Bucket Sort

It is not as popular or widely used as the previous algorithms we have covered. Bucket sort works well when the dataset to be sorted has values within a specific range.

Concept
Imagine we have an array of size 6 and it contains values of an inclusive range of 0âˆ’2. The idea behind bucket sort is to create a "bucket" for each one of the numbers and map them to their respective buckets.

There will be a bucket for 0, 1 and 2. This bucket, which is just a position in a specified array will contain the frequencies of each one of the values within the range. For the sake of this example, we only have three values and accordingly we will have three buckets.

Once each one of the buckets is filled with the frequency of each one of the values, we will overwrite all the values in the original array such that they end up in the sorted order.


Time Complexity

You may be looking at the nested for loop and immediately going, that is O(n^2). That is not quite right. Let's do some analysis. We know that for the first for loop, we are performing n steps since we are going through all the elements and counting frequency.

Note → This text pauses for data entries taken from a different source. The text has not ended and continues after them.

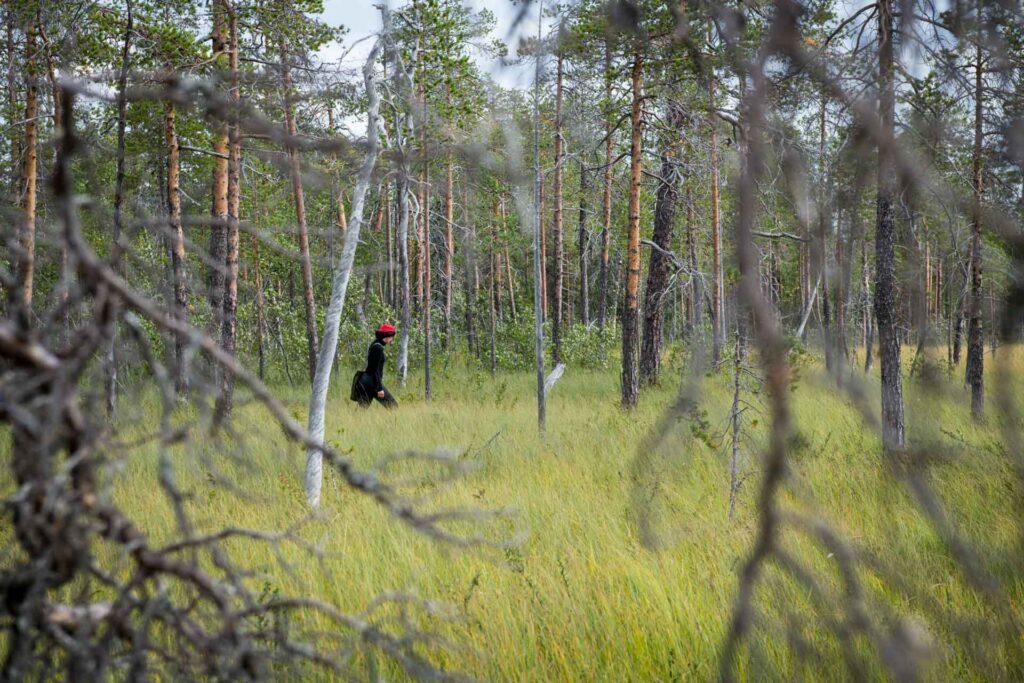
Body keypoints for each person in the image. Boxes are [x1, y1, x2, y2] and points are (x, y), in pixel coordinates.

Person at [354, 324, 398, 409]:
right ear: (387, 336)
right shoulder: (378, 348)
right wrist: (379, 388)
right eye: (392, 337)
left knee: (361, 409)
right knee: (393, 406)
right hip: (371, 382)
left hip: (367, 381)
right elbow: (374, 370)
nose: (392, 339)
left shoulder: (375, 344)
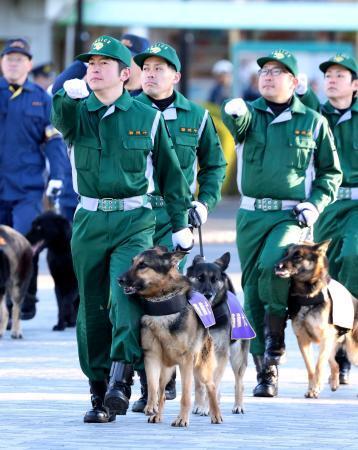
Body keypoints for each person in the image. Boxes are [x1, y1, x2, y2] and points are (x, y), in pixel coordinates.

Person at [51, 35, 193, 424]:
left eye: (104, 63)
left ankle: (119, 379)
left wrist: (180, 223)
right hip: (90, 219)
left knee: (124, 293)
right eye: (90, 63)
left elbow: (170, 174)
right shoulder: (77, 111)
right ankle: (98, 391)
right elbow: (58, 115)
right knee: (92, 309)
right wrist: (67, 91)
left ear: (124, 74)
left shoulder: (146, 118)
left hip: (134, 220)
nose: (93, 69)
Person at [221, 49, 342, 398]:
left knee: (273, 265)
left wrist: (315, 205)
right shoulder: (248, 113)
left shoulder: (313, 121)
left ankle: (275, 340)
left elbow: (330, 173)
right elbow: (235, 121)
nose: (269, 77)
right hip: (250, 214)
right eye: (264, 72)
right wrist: (234, 109)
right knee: (253, 284)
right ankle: (265, 369)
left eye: (278, 72)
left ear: (294, 81)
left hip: (291, 215)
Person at [130, 42, 227, 412]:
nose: (151, 73)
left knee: (174, 300)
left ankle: (172, 377)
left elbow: (214, 166)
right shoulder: (127, 110)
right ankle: (140, 383)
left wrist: (205, 202)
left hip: (176, 223)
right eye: (147, 67)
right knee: (132, 299)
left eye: (159, 68)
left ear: (176, 76)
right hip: (136, 217)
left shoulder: (196, 116)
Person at [0, 38, 67, 319]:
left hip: (27, 187)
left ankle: (26, 296)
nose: (14, 63)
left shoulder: (42, 98)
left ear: (28, 64)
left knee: (26, 242)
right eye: (9, 58)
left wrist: (59, 175)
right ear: (2, 63)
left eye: (20, 59)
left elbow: (53, 141)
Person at [312, 54, 358, 385]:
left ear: (355, 85)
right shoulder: (313, 117)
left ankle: (346, 345)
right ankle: (336, 347)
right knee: (328, 274)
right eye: (328, 74)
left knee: (353, 258)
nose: (332, 79)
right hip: (326, 205)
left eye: (340, 75)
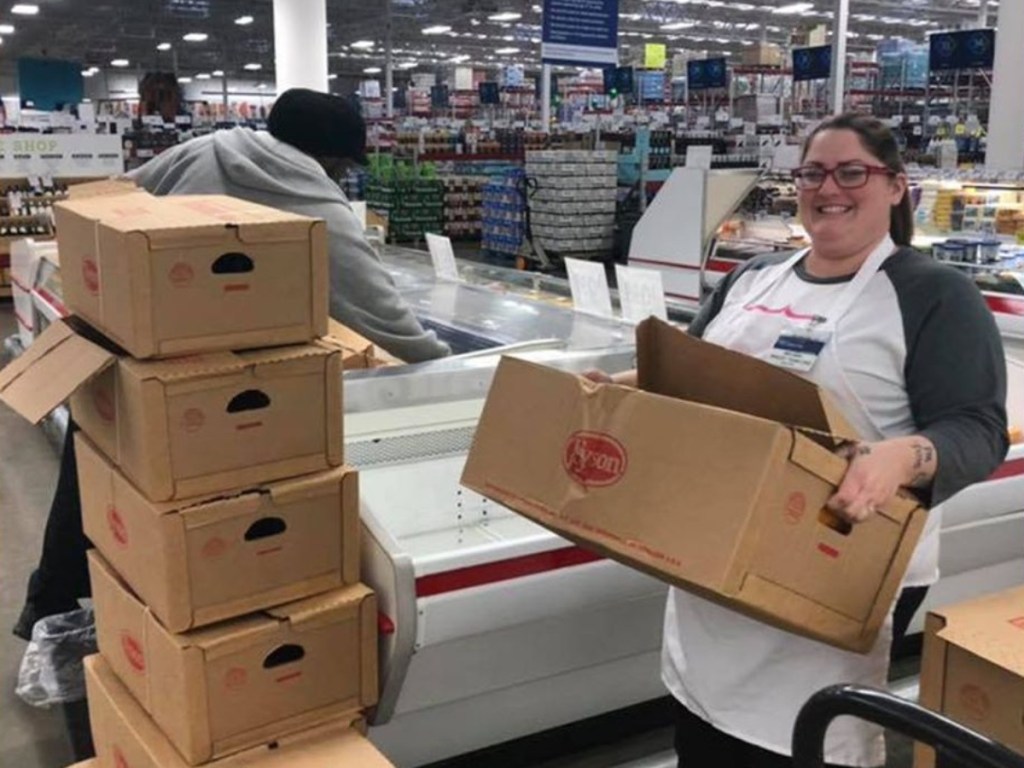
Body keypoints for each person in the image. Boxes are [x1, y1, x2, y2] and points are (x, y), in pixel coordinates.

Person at [587, 113, 1008, 767]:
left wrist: (901, 457)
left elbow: (978, 428)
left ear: (897, 186)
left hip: (839, 562)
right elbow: (690, 373)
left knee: (808, 741)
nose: (828, 187)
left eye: (851, 172)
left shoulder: (933, 296)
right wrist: (617, 386)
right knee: (704, 732)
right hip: (712, 558)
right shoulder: (753, 278)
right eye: (813, 172)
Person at [129, 87, 449, 364]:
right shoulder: (319, 207)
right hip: (243, 369)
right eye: (345, 167)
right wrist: (442, 360)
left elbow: (102, 200)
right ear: (332, 159)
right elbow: (377, 313)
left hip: (150, 343)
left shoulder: (200, 149)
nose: (342, 177)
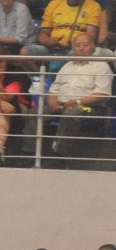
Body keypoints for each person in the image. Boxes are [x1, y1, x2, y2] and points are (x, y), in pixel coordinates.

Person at [46, 33, 112, 162]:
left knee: (72, 114)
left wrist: (76, 102)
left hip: (90, 108)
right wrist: (53, 103)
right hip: (62, 105)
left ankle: (59, 157)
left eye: (85, 45)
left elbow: (101, 95)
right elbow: (54, 89)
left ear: (93, 47)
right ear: (73, 49)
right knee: (34, 113)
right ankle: (30, 154)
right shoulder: (66, 66)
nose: (81, 48)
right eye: (77, 45)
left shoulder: (101, 66)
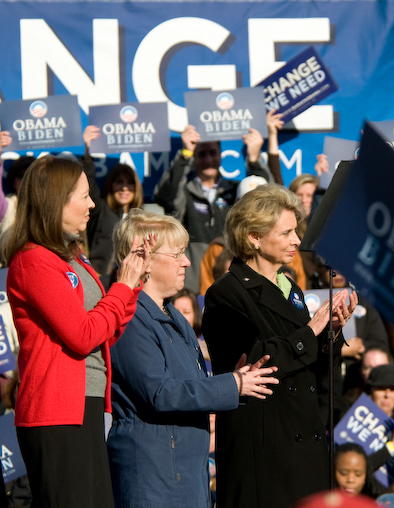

The first for loop will run n times where n is the length of the counts array. However, the inner loop will only run until counts[n], which is a different everytime. The first time it will be 2, then 1 and then 3. Therefore, our algorithm belongs belongs to O(n).

Stability

Since we are overwriting the original array, there is no way to preserve the relative order of the values. There is no swapping that takes place either. Hence, it will stay unstable.

In [None]:
def bucketSort(arr):
    # Assuming arr only contains 0, 1 or 2
    counts = [0, 0, 0]

    # Count the quantity of each val in arr
    for n in arr:
        counts[n] += 1
    
    # Fill each bucket in the original array
    i = 0
    for n in range(len(counts)):
        for j in range(counts[n]):
            arr[i] = n
            i += 1
    return arr

So while the bucket sort algorithm runs in O(n) time, we must remember that it will only work if the dataset is within a specified range.

Generally, with algorithmic problems, the safest bet is making use of merge sort, or quick sort.

Time Complexity: 

Algorithm | Big - O Time | Notes
Insertion | O(n^2)*      | If fully, or nearly sorted, O(n)
Merge     | O(n log n)   | 
Quick     | O(n log n)*  | In worst case it is O(n^2)
Bucket    | O(n)*        | Assuming all values in the input are in a specified range.